Solo survivalist stories are films that thrive on two things; engaging the audience through a well-defined narrative structure with balanced tension and relief, and a strong leading performance that can portray its character with the grit to make their sufferings feel authentic. Thankfully Arctic succeeds two-fold here.

Mads Mikkelsen leads Arctic which is the story of a man stranded in the arctic, who gets close to an opportunity for rescuing. After a tragic incident, he must decide whether to embark on a dangerous trek or stay in the safety of his shelter.

The film follows a lot of tropes that are associated with survival-thriller films but has one key element that stands out amongst the genre – Mads Mikkelsen. Besides a minor role from Maria Thelma Smaradottir, this film places Mads Mikkelsen front and center with his character undergoing a severe struggle. He showcases much more range in his acting ability as his character is constantly tested and challenged in his morality. The film contains very little dialogue but is fleshed out to be thoroughly lucid in its storytelling. There were moments where the main character Overgård would repeat sentences, the meaning of these sentences changed the more he repeated them; as Mikkelsen puts in so much emotion into nearly every single scene.

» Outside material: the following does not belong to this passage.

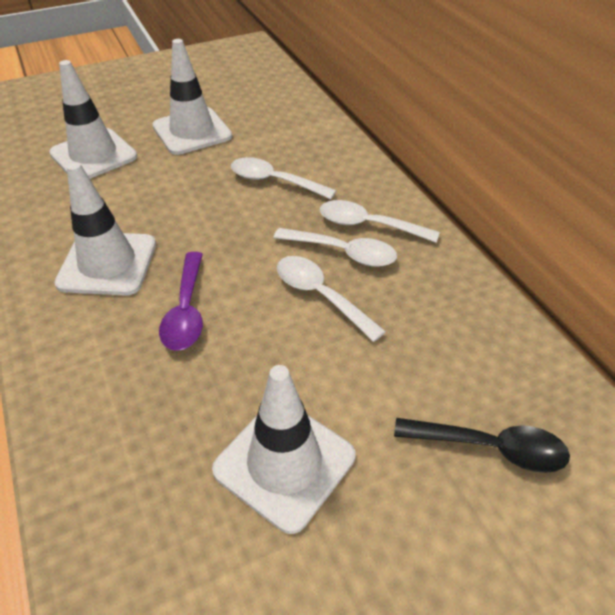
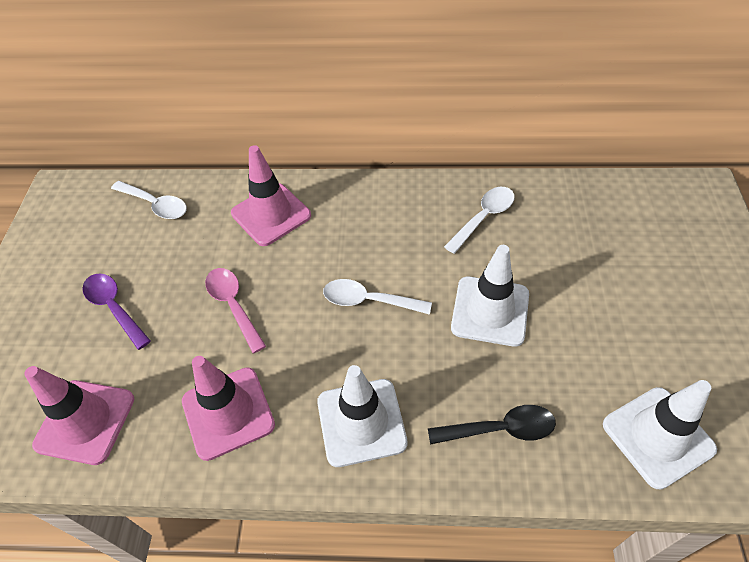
pink spoon: 0 -> 1
pink traffic cone: 0 -> 3
white spoon: 4 -> 3
white traffic cone: 4 -> 3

What helps the film feel less familiar with other material is how Overgård has thorough survival knowledge and puts it to use. The environment constantly tests the character and the director Joe Penna uses this to allow the audience to connect with the character under the knowledge that despite the character doing everything right, it still won’t go his way. This is how the film displays the difference between surviving and endurance which ultimately created an atmosphere of empathy. 

As the film was shot in the highlands of Iceland, being set in the Arctic obviously calls for striking imagery and grandiose shots of the locations, the film succeeds in that. However, some of the shots that are more ingrained in memory are the simple static shots focusing on Mikkelsen as he experiences somewhat of a self-discovery. Another admirable element is the use of visual storytelling, the film has little words and more is told in its use of visual storytelling and its selection of shots. The set locations are extremely impressive as this film accomplishes at setting up a very authentic environment which makes this quite an immersive experience. This is only complemented by unique set designs that display Ovargård’s survival knowledge and his length of time being stranded. Joseph Trapanese composes a delicate and ominous score which assisted in its exceptional work for atmosphere in the film.

YouTube Phenomenon Joe Penna reaches high with his feature-film directorial debut and points to a bright future for the young director. He has added another great thriller-survivalist film that uses Mads Mikkelsen’s versatile acting ability to its fullest. Despite being nearly wordless, Mads Mikkelsen provides a career-best performance in Arctic which serves as a gripping and effectual addition to the thriller-survivalist genre.